Even though the death was accidental, there still must be judgement, and “the congregation shall judge between the slayer and the avenger of blood, in accordance with these ordinances.” (24) In this situation, the precipitator of the death is sent by the congregation “back to the original city of refuge,” where he was hiding prior to the trial. The “slayer shall live in it until the death of the high priest who was anointed with the holy oil.” (25) Once that happens, the slayer can return home without consequence. However, while the high priest is alive, if the slayer goes outside the bounds of the city of refuge, he is fair game to the avenger, who may kill the slayer without “bloodguilt.” 

There is one final and crucial point: “If anyone kills another, the murderer shall be put to death on the evidence of witnesses; but no one shall be put to death on the testimony of a single witness.” (30)

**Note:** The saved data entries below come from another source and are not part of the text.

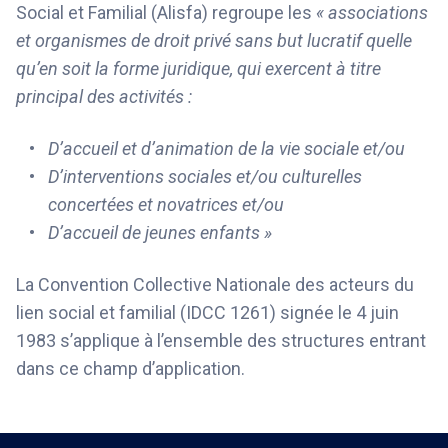
Social et Familial (Alisfa) regroupe les
« associations
et organismes de droit privé sans but lucratif quelle
qu’en soit la forme juridique, qui exercent à titre
principal des activités :
D’accueil et d’animation de la vie sociale et/ou
D’interventions sociales et/ou culturelles
concertées et novatrices et/ou
D’accueil de jeunes enfants »
La Convention Collective Nationale des acteurs du
lien social et familial (IDCC 1261) signée le 4 juin
1983 s’applique à l’ensemble des structures entrant
dans ce champ d’application.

The key concept here—and I suppose revolutionary in its time—is that justice must occur and that a process has been defined. All these rules clearly form the basis of the laws we still enforce today, albeit with vastly more complex rules and legal machinery.

Luke 3:21–38: Luke describes the baptism of Jesus in an almost matter-of-fact way. What’s interesting here is that Jesus was baptized along with “all the people,“—almost as if he were just one of the crowd. There is no recorded conversation between John and Jesus. Rather, while Jesus was praying, Luke tells us that “the Holy Spirit descended upon him in bodily form like a dove.” (22a) I think the dove gives a concreteness about the Holy Spirit to Luke’s Gentile audience, who grew up with gods represented in corporeal form. As the dove descends, “a voice came from heaven, “You are my Son, the Beloved; with you I am well pleased.” (22b)

The question hangs in the air: did Jesus alone hear the voice or did the crowd? If the voice was audible to others, I think Luke would have recorded the crowd’s reaction, or at least John’s. This leads me to believe the voice was heard by Jesus alone. In any event, it is the signal that Jesus’ public ministry is about to begin and that it has been sanctified by God himself.

Luke has one final detail to attend to. I’m sure his Gentile audience would really be wondering what this “Son of God” business was about. It would be extremely easy to spiritualize Jesus at this point, making him different from other men and best and non-human at worst. To make it completely clear that Jesus was fully human, Luke inserts the genealogy of Jesus here.

Matthew, writing to Jews, traces Jesus back to David, emphasizing Jesus’ claim to be the Davidic Messiah. Luke, on the other hand, writes out Jesus’ ancestry, ignoring David, tracing it not only back to Abraham but then back to Adam himself, who was also a small-s son of God. It’s another subtle reference that Jesus is the Son for all humans, not just Jews.

It’s also crucial, I think, that Luke traces Jesus back through the male side of his ancestors [Joseph finally gets some credit!] This makes it clear that Jesus was indeed the literal Son of God, although many other sons came between Adam and Jesus. Luke notes that “He was the son (as was thought) of Joseph son of Heli,…” (23) so that we don’t forget that Jesus is the direct descendant of God through Mary. But the genealogy makes Jesus’ bona fides equally clear to an audience (including me) that might still be struggling with the concept of the virgin birth.